Maman m’a viré de son cœur,
envers papa j’ai trop de rancœur.
Mais je fais de mon mieux pour rester sans rancune.
Ma plaie ne se referme pas, alors je me renferme sur moi-même,
car à vos yeux je plaide toujours coupable.
Vous pensez que je suis incapable,
mais je suis juste en train de péter un câble,
parce que dans ma tête c’est trop macabre.
Je m’en prends à moi-même,
je me démène et me malmène.
Alors je cherche de l’aide,
car je me hais…
Je me hais de ne pas être aimé,
et parce que j’ai vraiment besoin d’aide.

Je me présente, je m’appelle Monica et j’adore écrire des poèmes.

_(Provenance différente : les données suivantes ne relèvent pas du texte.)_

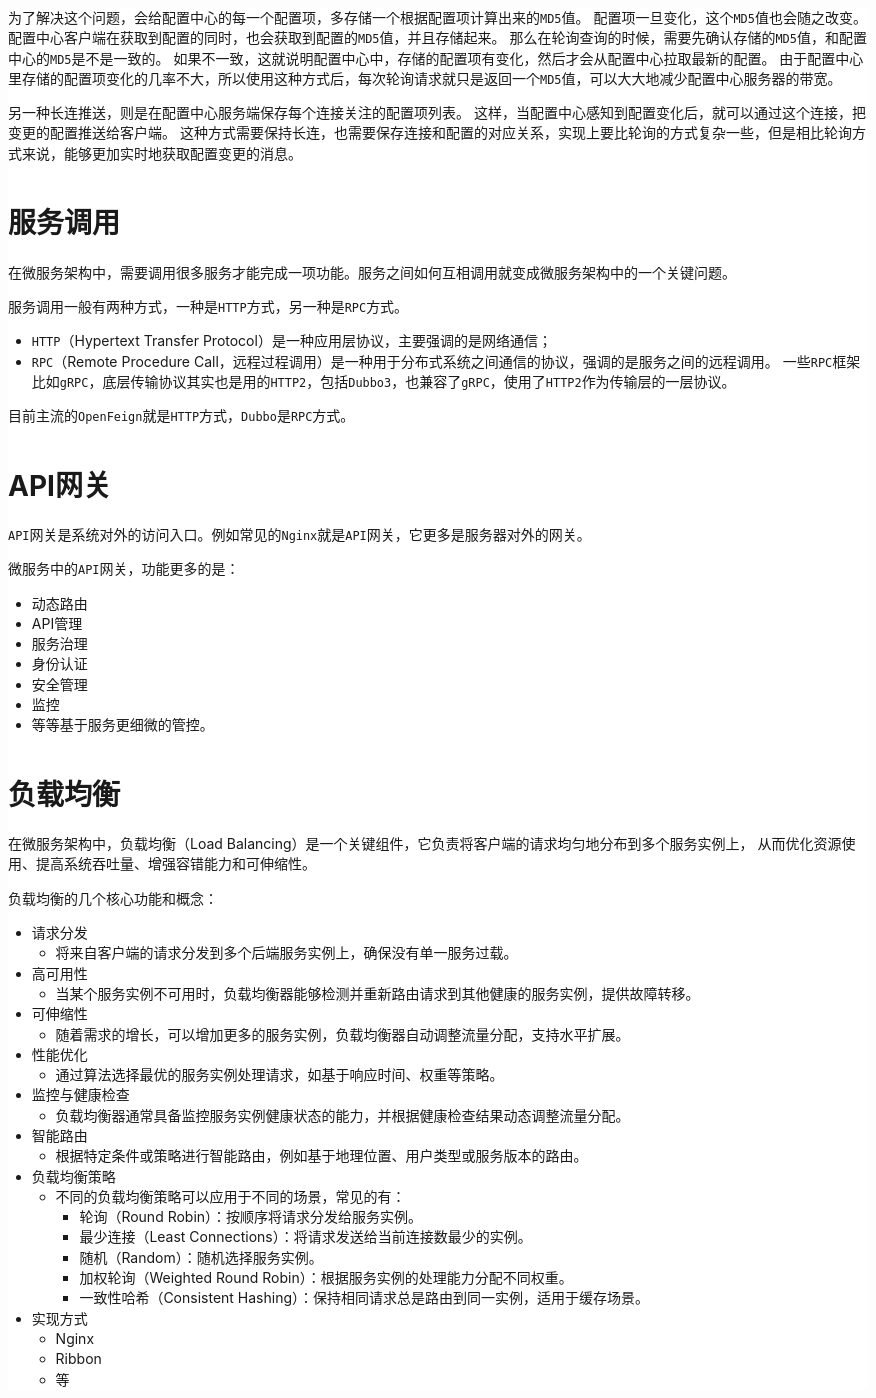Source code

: 为了解决这个问题，会给配置中心的每一个配置项，多存储一个根据配置项计算出来的`MD5`值。
配置项一旦变化，这个`MD5`值也会随之改变。
配置中心客户端在获取到配置的同时，也会获取到配置的`MD5`值，并且存储起来。
那么在轮询查询的时候，需要先确认存储的`MD5`值，和配置中心的`MD5`是不是一致的。
如果不一致，这就说明配置中心中，存储的配置项有变化，然后才会从配置中心拉取最新的配置。 
由于配置中心里存储的配置项变化的几率不大，所以使用这种方式后，每次轮询请求就只是返回一个`MD5`值，可以大大地减少配置中心服务器的带宽。

另一种长连推送，则是在配置中心服务端保存每个连接关注的配置项列表。
这样，当配置中心感知到配置变化后，就可以通过这个连接，把变更的配置推送给客户端。
这种方式需要保持长连，也需要保存连接和配置的对应关系，实现上要比轮询的方式复杂一些，但是相比轮询方式来说，能够更加实时地获取配置变更的消息。

# 服务调用
在微服务架构中，需要调用很多服务才能完成一项功能。服务之间如何互相调用就变成微服务架构中的一个关键问题。

服务调用一般有两种方式，一种是`HTTP`方式，另一种是`RPC`方式。
- `HTTP`（Hypertext Transfer Protocol）是一种应用层协议，主要强调的是网络通信；
- `RPC`（Remote Procedure Call，远程过程调用）是一种用于分布式系统之间通信的协议，强调的是服务之间的远程调用。
  一些`RPC`框架比如`gRPC`，底层传输协议其实也是用的`HTTP2`，包括`Dubbo3`，也兼容了`gRPC`，使用了`HTTP2`作为传输层的一层协议。

目前主流的`OpenFeign`就是`HTTP`方式，`Dubbo`是`RPC`方式。

# <a id="apiwg">API网关</a>
`API`网关是系统对外的访问入口。例如常见的`Nginx`就是`API`网关，它更多是服务器对外的网关。

微服务中的`API`网关，功能更多的是：
- 动态路由
- API管理
- 服务治理
- 身份认证
- 安全管理
- 监控
- 等等基于服务更细微的管控。

# 负载均衡
在微服务架构中，负载均衡（Load Balancing）是一个关键组件，它负责将客户端的请求均匀地分布到多个服务实例上，
从而优化资源使用、提高系统吞吐量、增强容错能力和可伸缩性。

负载均衡的几个核心功能和概念：
- 请求分发
  - 将来自客户端的请求分发到多个后端服务实例上，确保没有单一服务过载。
- 高可用性
  - 当某个服务实例不可用时，负载均衡器能够检测并重新路由请求到其他健康的服务实例，提供故障转移。
- 可伸缩性
  - 随着需求的增长，可以增加更多的服务实例，负载均衡器自动调整流量分配，支持水平扩展。
- 性能优化
  - 通过算法选择最优的服务实例处理请求，如基于响应时间、权重等策略。
- 监控与健康检查
  - 负载均衡器通常具备监控服务实例健康状态的能力，并根据健康检查结果动态调整流量分配。
- 智能路由
  - 根据特定条件或策略进行智能路由，例如基于地理位置、用户类型或服务版本的路由。
- 负载均衡策略
  - 不同的负载均衡策略可以应用于不同的场景，常见的有：
    - 轮询（Round Robin）：按顺序将请求分发给服务实例。
    - 最少连接（Least Connections）：将请求发送给当前连接数最少的实例。
    - 随机（Random）：随机选择服务实例。
    - 加权轮询（Weighted Round Robin）：根据服务实例的处理能力分配不同权重。
    - 一致性哈希（Consistent Hashing）：保持相同请求总是路由到同一实例，适用于缓存场景。
- 实现方式
  - Nginx
  - Ribbon
  - 等
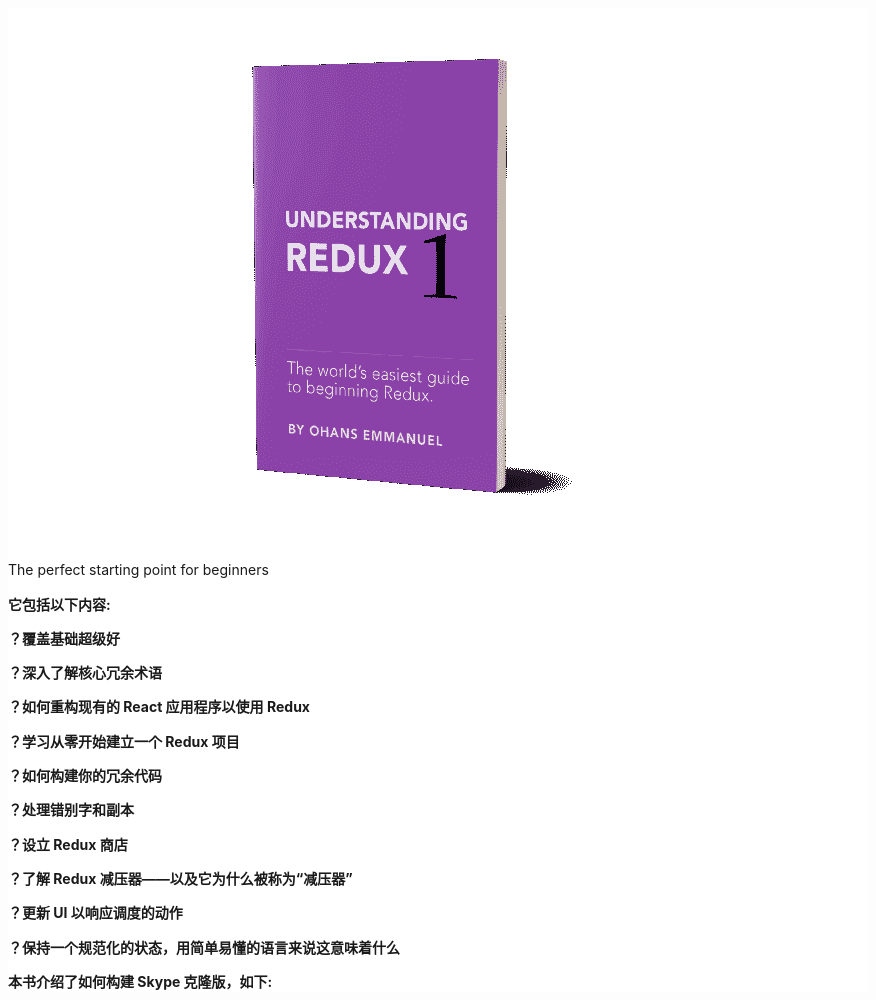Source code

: ![EmI6CXpKVgJsQBYeKSRJukp4zHnMq6DhQGoZ](img/bd4510f9fe75ec3961c13918416c24e6.png)

The perfect starting point for beginners

**它包括以下内容:**

**？覆盖基础超级好**

**？深入了解核心冗余术语**

**？如何重构现有的 React 应用程序以使用 Redux**

**？学习从零开始建立一个 Redux 项目**

**？如何构建你的冗余代码**

**？处理错别字和副本**

**？设立 Redux 商店**

**？了解 Redux 减压器——以及它为什么被称为“减压器”**

**？更新 UI 以响应调度的动作**

**？保持一个规范化的状态，用简单易懂的语言来说这意味着什么**

**本书介绍了如何构建 Skype 克隆版，如下:**
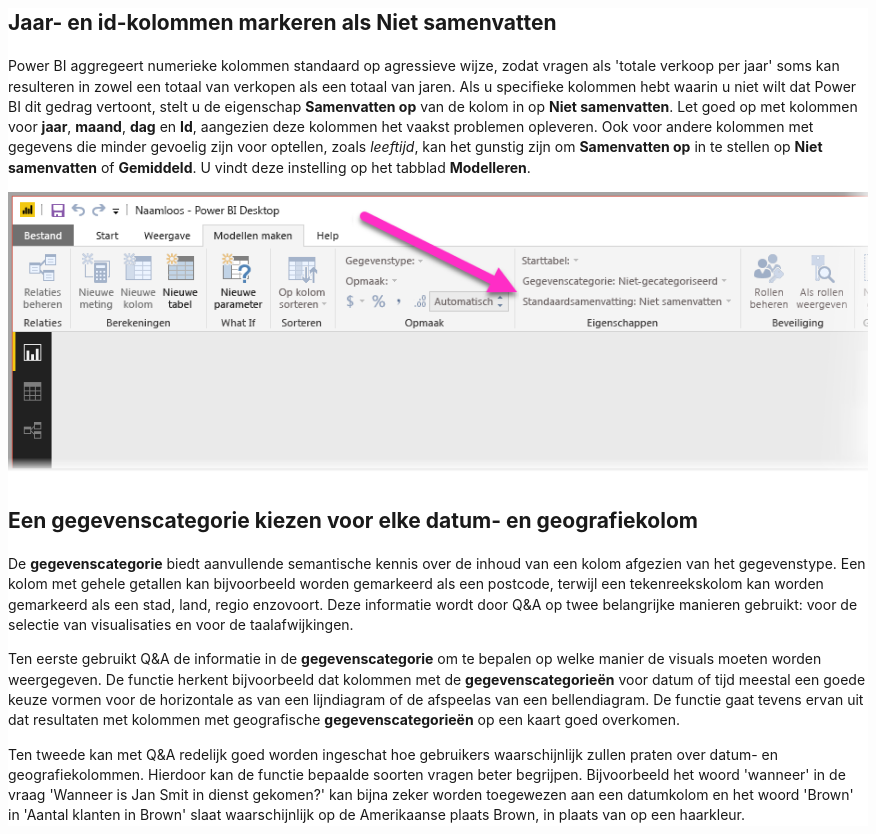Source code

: ## <a name="mark-year-and-identifier-columns-as-dont-summarize"></a>Jaar- en id-kolommen markeren als Niet samenvatten

Power BI aggregeert numerieke kolommen standaard op agressieve wijze, zodat vragen als 'totale verkoop per jaar' soms kan resulteren in zowel een totaal van verkopen als een totaal van jaren. Als u specifieke kolommen hebt waarin u niet wilt dat Power BI dit gedrag vertoont, stelt u de eigenschap **Samenvatten op** van de kolom in op **Niet samenvatten**. Let goed op met kolommen voor **jaar**, **maand**, **dag** en **Id**, aangezien deze kolommen het vaakst problemen opleveren. Ook voor andere kolommen met gegevens die minder gevoelig zijn voor optellen, zoals *leeftijd*, kan het gunstig zijn om **Samenvatten op** in te stellen op **Niet samenvatten** of **Gemiddeld**. U vindt deze instelling op het tabblad **Modelleren**.

![Kolommen niet samenvatten voor Q&A als deze gegevens bevatten voor jaar, maand en dag](media/desktop-qna-in-reports/desktop-qna_06.png)

## <a name="choose-a-data-category-for-each-date-and-geography-column"></a>Een gegevenscategorie kiezen voor elke datum- en geografiekolom

De **gegevenscategorie** biedt aanvullende semantische kennis over de inhoud van een kolom afgezien van het gegevenstype. Een kolom met gehele getallen kan bijvoorbeeld worden gemarkeerd als een postcode, terwijl een tekenreekskolom kan worden gemarkeerd als een stad, land, regio enzovoort. Deze informatie wordt door Q&A op twee belangrijke manieren gebruikt: voor de selectie van visualisaties en voor de taalafwijkingen.

Ten eerste gebruikt Q&A de informatie in de **gegevenscategorie** om te bepalen op welke manier de visuals moeten worden weergegeven. De functie herkent bijvoorbeeld dat kolommen met de **gegevenscategorieën** voor datum of tijd meestal een goede keuze vormen voor de horizontale as van een lijndiagram of de afspeelas van een bellendiagram. De functie gaat tevens ervan uit dat resultaten met kolommen met geografische **gegevenscategorieën** op een kaart goed overkomen.

Ten tweede kan met Q&A redelijk goed worden ingeschat hoe gebruikers waarschijnlijk zullen praten over datum- en geografiekolommen. Hierdoor kan de functie bepaalde soorten vragen beter begrijpen. Bijvoorbeeld het woord 'wanneer' in de vraag 'Wanneer is Jan Smit in dienst gekomen?' kan bijna zeker worden toegewezen aan een datumkolom en het woord 'Brown' in 'Aantal klanten in Brown' slaat waarschijnlijk op de Amerikaanse plaats Brown, in plaats van op een haarkleur.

Alors, je m’adresse à vous pour savoir ce que vous en pensez.
Bienvenue Monica !
Ce que j’en pense !
En ce qui concerne la structure de ton poème, il me convient parfaitement…
Mais du point de vue du ressenti, je ne pense pas me tromper, en disant que tu ne dois pas être très âgée.
J’y vois un mal-être d’adolescent. Il faut d’urgence, réagir et relativiser ta rancune en te détachant de ton nombril pour regarder la vraie misère qui existe autour de toi !
J’ai aimé ces vers qui, sans compter les pieds, riment mine de rien, mais pas trop ce qui leur évite d’être pompeux.
Dans une première lecture je n’avais pas noté ces rimes et c’est pour moi une marque de qualité. Tout le monde n’est pas Baudelaire ou Verlaine et souvent les rimailleurs ont la plume lourde, mais ce n’est pas le cas ici pour moi.
Ce poème est plein de mots terribles ! J’ai noté en particulier “Je me hais de ne pas être aimé“. J’ai rarement vu des mots manifester une si grande solitude et un si grand désarroi.
Alors je rejoindrais mon ami Loki pour te mettre en garde de ne pas te prélasser dans la souffrance.
Chaque jour est un nouveau jour et, qu’on soit résilient ou pas, il faut rester les yeux grands ouverts car un train passe assez souvent qui peut nous amener vers un ailleurs inattendu et heureux.